Du château, dit-il, “il ne restent que quelques pans de murailles,” et “des tronçons de tours.” Aujourd’hui les “pans de murailles” ne sont plus visibles; on suppose qu’ils — ou les pierres dont ils étaient faits — se cachent dans la base d’un mur de maison ou un mur de jardin. Parmi les tronçons de tour remarqués par H. de Barrau, on peut sans doute compter la base du petit four récemment restauré par les Couderc. La petite tour au-dessus de la maison Lacombe qu’on a démolie dans les années 1960, était-elle aussi un “tronçon de tour”?
Les précisions que Barrau fournit sur la maison romane sont les bienvenues. La maison est, dit-il, remarquable par “l’archivolte natée de sa porte en plein-cintre, le cordon finement sculpté qui règne au-dessus des fenêtres et les modillons fantastiques des croisée.”
On connaît bien cette archivolte natée (ou plutôt “en billettes”) de la “porte en plein-cintre: c’est, bien entendu, la porte romane que les d’Adhémar ont sauvée lors du démantellement de la maison romane vers 1890 et qu’ils ont insérée dans l’élévation du château qui donne sur la terrasse.
En revanche, quel a pû être le sort du “cordon finement sculpté qui règne au-dessus des fenêtres”? (Un cordon est une moulure ou bandeau, saillant et horizontal, décoré ou non.)

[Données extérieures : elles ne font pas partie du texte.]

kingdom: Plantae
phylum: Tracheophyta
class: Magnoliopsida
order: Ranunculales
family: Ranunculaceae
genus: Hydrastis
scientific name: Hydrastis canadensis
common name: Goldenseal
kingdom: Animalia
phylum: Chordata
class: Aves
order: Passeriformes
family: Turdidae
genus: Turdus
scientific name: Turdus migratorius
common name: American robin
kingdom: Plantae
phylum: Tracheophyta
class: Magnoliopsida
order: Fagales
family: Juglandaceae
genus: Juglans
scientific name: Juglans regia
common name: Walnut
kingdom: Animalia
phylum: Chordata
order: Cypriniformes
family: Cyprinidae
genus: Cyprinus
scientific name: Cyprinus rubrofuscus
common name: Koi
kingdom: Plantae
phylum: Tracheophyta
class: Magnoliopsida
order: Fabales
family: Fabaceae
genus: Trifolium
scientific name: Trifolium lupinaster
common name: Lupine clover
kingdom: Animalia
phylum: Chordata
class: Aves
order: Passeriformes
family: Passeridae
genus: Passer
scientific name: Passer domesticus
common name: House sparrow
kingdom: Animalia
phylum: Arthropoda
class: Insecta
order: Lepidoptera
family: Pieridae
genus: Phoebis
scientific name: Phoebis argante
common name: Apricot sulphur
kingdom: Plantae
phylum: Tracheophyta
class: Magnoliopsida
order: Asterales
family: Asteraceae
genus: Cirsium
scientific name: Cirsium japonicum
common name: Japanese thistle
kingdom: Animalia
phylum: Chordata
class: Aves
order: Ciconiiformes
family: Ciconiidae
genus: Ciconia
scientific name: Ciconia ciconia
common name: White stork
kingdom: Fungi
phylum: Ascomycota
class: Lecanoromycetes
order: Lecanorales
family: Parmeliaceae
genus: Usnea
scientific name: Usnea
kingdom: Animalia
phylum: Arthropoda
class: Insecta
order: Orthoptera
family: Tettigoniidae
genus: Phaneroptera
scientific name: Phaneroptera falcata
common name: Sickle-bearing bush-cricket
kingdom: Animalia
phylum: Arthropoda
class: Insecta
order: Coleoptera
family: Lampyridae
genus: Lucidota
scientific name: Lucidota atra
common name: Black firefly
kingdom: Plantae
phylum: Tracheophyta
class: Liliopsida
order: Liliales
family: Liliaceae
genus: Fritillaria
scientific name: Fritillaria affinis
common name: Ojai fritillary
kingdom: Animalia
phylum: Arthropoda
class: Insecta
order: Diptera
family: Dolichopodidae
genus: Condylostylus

C’est à dire que la façade de la maison romane — sans doute celle qui donnait sur le château — était subdivisée en deux niveaux par une bande de pierres sculptées, et ces sculptures étaient particulièrement fines. Or, lors de la destruction de la maison romane les d’Adhémar ont préservé environ une demi-douzaine de grosses pierres sculptées. Selon Louis d’Adhémar, qui se référait à l’histoire orale de sa famille, ces belles sculptures étaient des appuis de fenêtre. Seraient-elles plutot les restes de ce bandeau sculpté? En effet, on imagine sans difficulté — comme un élément de décor qui traverse la façade entière de la maison — toute une rangée de pierres sculptées semblables à ce morceau qu’on peut étudier dans le Musée Fenaille de Rodez. Toute une rangée: oui, car dans les années 1970 il y avait au château de Panat au moins sept de ces pierres sculptés!
H. de Barrau mentionne aussi les “modillons fantastiques des croisées.” (Un modillon est une petite console qui est posée sous le larmier [c’est-à-dire, le bord d’une corniche] pour soutenir la saillie du toit. À l’époque romane les modillons étaient souvent très fantastiques. Ceux de la maison romane étaient sans doute analogues aux modillons qui décorent les églises de Saint-Austremoine et de Perse.